> As to the idea that programmers who want nothing to do with I18N are the most ...

cryptonector · on Dec 5, 2019

They read text in many scripts (because many writers use more than one script, and many readers can read more than one script). Without Unicode you can usually use TWO scripts: ASCII English + one other (e.g., ISO8859-*, SHIFT_JIS, ...). There are NO OTHER CODESETS than Unicode that can support THREE or more scripts, or any combination of TWO where one isn't ASCII English. For example, Indian subcontinent users are very likely to speak multiple languages and use at least two scripts other than ASCII English. Besides normal people all over the world who have to deal with multiple scripts, there's also: scolars, diplomats, support staff at many multi-nationals, and many others who also need to deal with multiple scripts.

Whether you like it or not, Unicode exists to make USERS' lives better. Programmers?? Pfft. We can deal with the complexity of all of that. User needs, on the other hand, simply cannot be met reasonably with any alternatives to Unicode.

rstuart4133 · on Dec 7, 2019

> Whether you like it or not, Unicode exists to make USERS' lives better.

They've been using multiple scripts long before computers. When computers came along those users quite reasonably demanded they be able to write the same scripts. This created a problem for the programmers. The obvious solution is a universal set of code points - and ISO 10646 was born. It was not rocket science. But if it had not come along some other hack / kludge would have been used because the market is too large to be abandoned by the computer companies. They would have put us programmers in a special kind of hell, but I can guarantee the users would not have known about that, let alone cared.

Oddly the encoding schemes proposed by ISO 10646 universally sucked. Unicode walked into that vacuum with their first cock up - 16 bits was enough for anybody. It was not just dumb because it was wrong - it was dumb because they didn't propose unique encoding. They gave us BOM markers instead. Double fail. They didn't win because the one thing they added, their UCS-2 encoding, was any better than what came before. They somehow managed to turn it into a Europe vs USA popularity contest. Nicely played.

Then Unicode and 10646 became the same thing. They jointly continued on in the same manner as before, inventing new encodings to paper over the UCS-2 mistake. Those new encodings all universally sucked. The encoding we programmers use today, UTF-8, was invented by, surprise, surprise, a programmer who was outside of Unicode / 10646 group think. It was popularised at a programmers conference, USENIX, and from there on it was obvious was going to be used regardless of what Unicode / 10646 thought of it, so they accepted it.

If Perl6 is any indication, the programmers are getting the shits with the current mess. Perl6 has explicitly added functions that treat text as a stream of grapheme's rather than Unicode code points.

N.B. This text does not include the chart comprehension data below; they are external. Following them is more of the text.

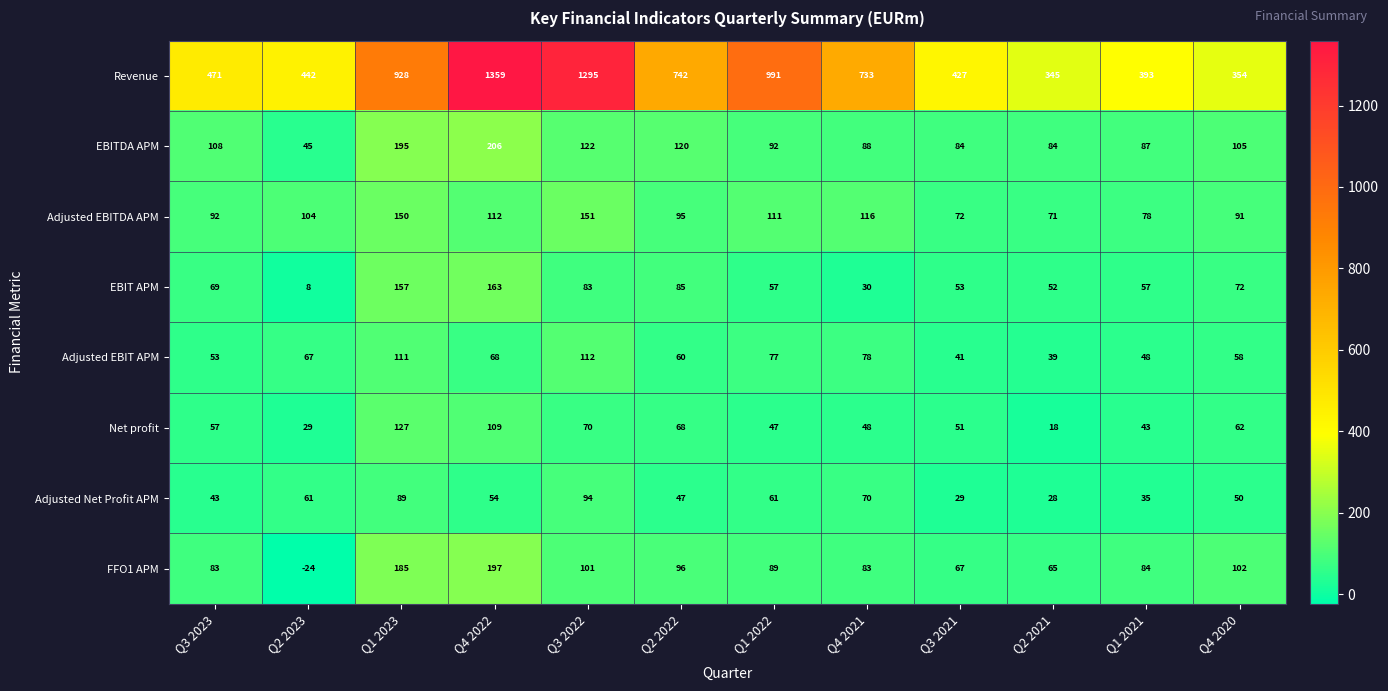

Where is Net profit nearest to the value 72?

Q3 2022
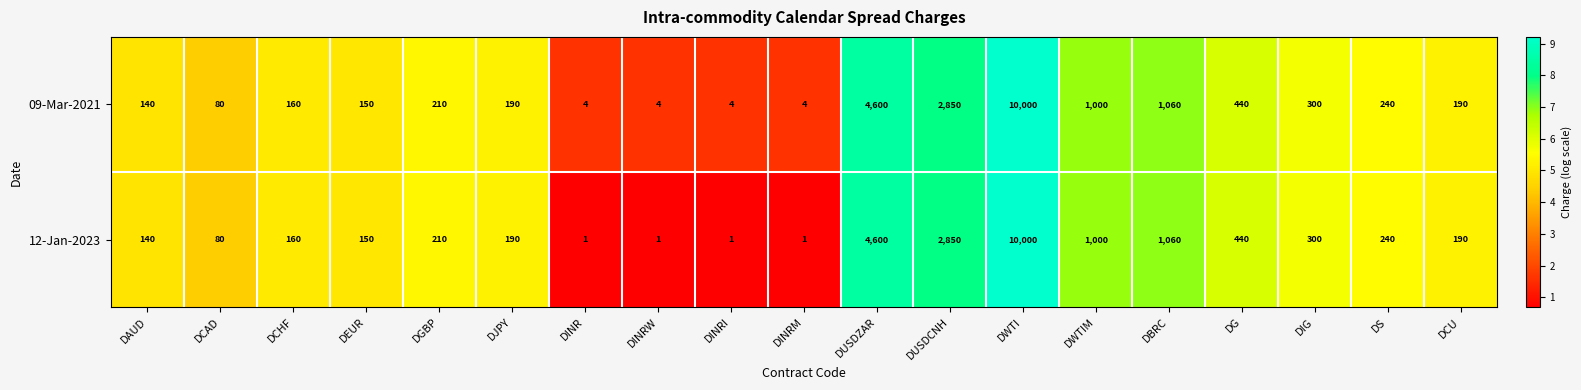

What is the sum of the 09-Mar-2021 values at DAUD and DBRC?

1200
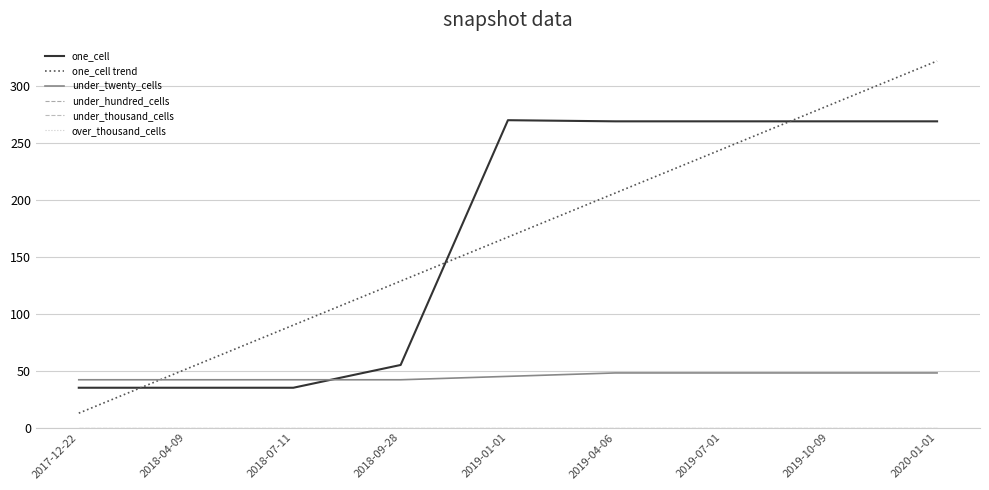

Which series has the largest range (max minus min)?

one_cell trend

The two are the same of course except when your god damned compositions rear their ugly head - all they do is eliminate that mess. Maybe you should take note. Some programmers have already started using something other than Unicode because it makes their jobs easier. If it catches on you are going to find out real quickly just how much the users care about the encoding scheme computers use for text.

None of this is to trivialise the task of assigning code points to grapheme's. It's huge task. But for pete's sake don't over inflate your ego's by claiming you are doing some great service for mankind. The only thing on the planet that uses the numbers Unicode assigns to characters as is computers. Computers are programmed by one profession - programmers. Your entire output is consumed by that one profession. Yet for all the world what you've written here seems to say Unicode has some higher purpose, and you are optimising for that, whatever it may be. For gods same come down to earth.

lizmat · on Dec 7, 2019

Thank you for your reference to Perl 6. Please note that Perl 6 has been renamed to "Raku" (https://raku.org) using #rakulang as a tag for social media.

Please also not that all string handling in Raku (the `Str` class) is based on graphemes, not just some added functions. This e.g. means that a newline is always 1 grapheme (regardless of whether it was a CR or LF or CRLF). And that for é there is no difference between é (LATIN SMALL LETTER E WITH ACUTE aka 0x00E9) and (LATIN SMALL LETTER E, COMBINING ACUTE ACCENT aka 0x0065, 0x0301).

Please note that for any combination between characters and combiners for which there does not exist a composed version in Unicode, Raku will create synthetic codepoints on the fly. This ensures that you can consider your texts as graphemes, but still be able to roundtrip strange combinations.